Scientific classification
- Kingdom: Plantae
- Clade: Embryophytes
- Clade: Tracheophytes
- Clade: Angiosperms
- Clade: Monocots
- Order: Liliales
- Family: Alstroemeriaceae
- Genus: Alstroemeria
- Species: A. albescens
- Binomial name: Alstroemeria albescens M.C.Assis

= Alstroemeria albescens =

- Genus: Alstroemeria
- Species: albescens
- Authority: M.C.Assis

Species of flowering plant

Alstroemeria albescens is a species of flowering plant in the family Alstroemeriaceae. It is a perennial with leathery leaves, bell-shaped, white to lilac flowers, and capsule fruits. The species is endemic to Brazil, and was described in 2009.

==Taxonomy==
The species was described by Marta Camargo de Assis in 2009. The type specimen was collected in 2007.

==Distribution==
Alstroemeria albescens is native to the subtropical biome of Rio Grande do Sul, southern Brazil. It grows on rocky outcrops, at elevations of 130-160 m.

==Description==
Alstroemeria albescens is a tuberous, perennial herb that grows up to 70 cm high.
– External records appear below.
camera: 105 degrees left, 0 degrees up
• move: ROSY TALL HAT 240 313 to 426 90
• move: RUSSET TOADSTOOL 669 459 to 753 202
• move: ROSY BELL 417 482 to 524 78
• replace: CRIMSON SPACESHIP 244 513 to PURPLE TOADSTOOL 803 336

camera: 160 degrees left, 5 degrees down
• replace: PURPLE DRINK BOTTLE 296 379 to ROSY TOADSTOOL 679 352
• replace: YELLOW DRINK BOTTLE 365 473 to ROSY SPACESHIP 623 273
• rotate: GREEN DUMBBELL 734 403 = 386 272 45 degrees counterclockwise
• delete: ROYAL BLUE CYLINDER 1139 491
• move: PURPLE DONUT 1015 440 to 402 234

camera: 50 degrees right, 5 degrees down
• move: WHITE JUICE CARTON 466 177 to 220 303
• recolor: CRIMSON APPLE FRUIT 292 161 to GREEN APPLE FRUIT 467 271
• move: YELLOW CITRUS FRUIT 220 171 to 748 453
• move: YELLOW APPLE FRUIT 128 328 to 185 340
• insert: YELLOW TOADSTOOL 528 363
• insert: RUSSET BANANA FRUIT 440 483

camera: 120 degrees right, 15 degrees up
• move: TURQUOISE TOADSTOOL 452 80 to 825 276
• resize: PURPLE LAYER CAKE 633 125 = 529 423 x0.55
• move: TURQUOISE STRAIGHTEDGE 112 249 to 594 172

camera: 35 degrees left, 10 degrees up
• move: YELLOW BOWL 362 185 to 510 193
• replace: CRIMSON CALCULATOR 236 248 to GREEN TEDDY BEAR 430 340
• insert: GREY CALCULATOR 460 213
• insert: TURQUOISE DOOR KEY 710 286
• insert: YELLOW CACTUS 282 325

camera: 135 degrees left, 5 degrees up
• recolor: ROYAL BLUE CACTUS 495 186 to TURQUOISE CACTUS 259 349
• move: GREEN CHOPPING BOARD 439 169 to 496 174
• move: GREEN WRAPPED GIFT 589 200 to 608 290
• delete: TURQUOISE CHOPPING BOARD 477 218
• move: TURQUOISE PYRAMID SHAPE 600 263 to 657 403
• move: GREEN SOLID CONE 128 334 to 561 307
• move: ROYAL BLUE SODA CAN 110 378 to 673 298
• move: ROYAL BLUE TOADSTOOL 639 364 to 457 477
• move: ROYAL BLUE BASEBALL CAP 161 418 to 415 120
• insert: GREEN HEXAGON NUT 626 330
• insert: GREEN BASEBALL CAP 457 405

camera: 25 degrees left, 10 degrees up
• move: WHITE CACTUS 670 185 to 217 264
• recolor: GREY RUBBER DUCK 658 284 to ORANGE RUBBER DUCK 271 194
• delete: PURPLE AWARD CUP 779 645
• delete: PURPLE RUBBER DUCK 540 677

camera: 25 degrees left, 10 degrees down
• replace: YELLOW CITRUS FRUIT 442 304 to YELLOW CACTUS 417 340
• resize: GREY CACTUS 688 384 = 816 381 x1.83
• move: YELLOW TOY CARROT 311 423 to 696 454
The leaves are leathery, linear, 1.5-11.5 cm long, and 4-6 mm long.

The inflorescence is an umbel-like cyme with three to ten flowers. The flower stems are 2-2.5 cm long. The bracts are 8-9 mm long, and papery. The flowers are spreading, bell-shaped, and lack a scent. The flowers are 2.2-3 cm long, and white to lilac in colour. The flowers have six tepals. The outer tepals are unpatterned, and spoon-shaped. The inner tepals have ruby-coloured spots. The flowers have six stamens. Flowering specimens have been collected from January to March.

The fruits are capsules, measuring 1.3-1.5 cm long, and 0.7-1 cm wide.

==Etymology==
Alstroemeria albescens is named for albescens, the Latin word for "whitish" or "becoming white". The name refers to the colour of the flowers.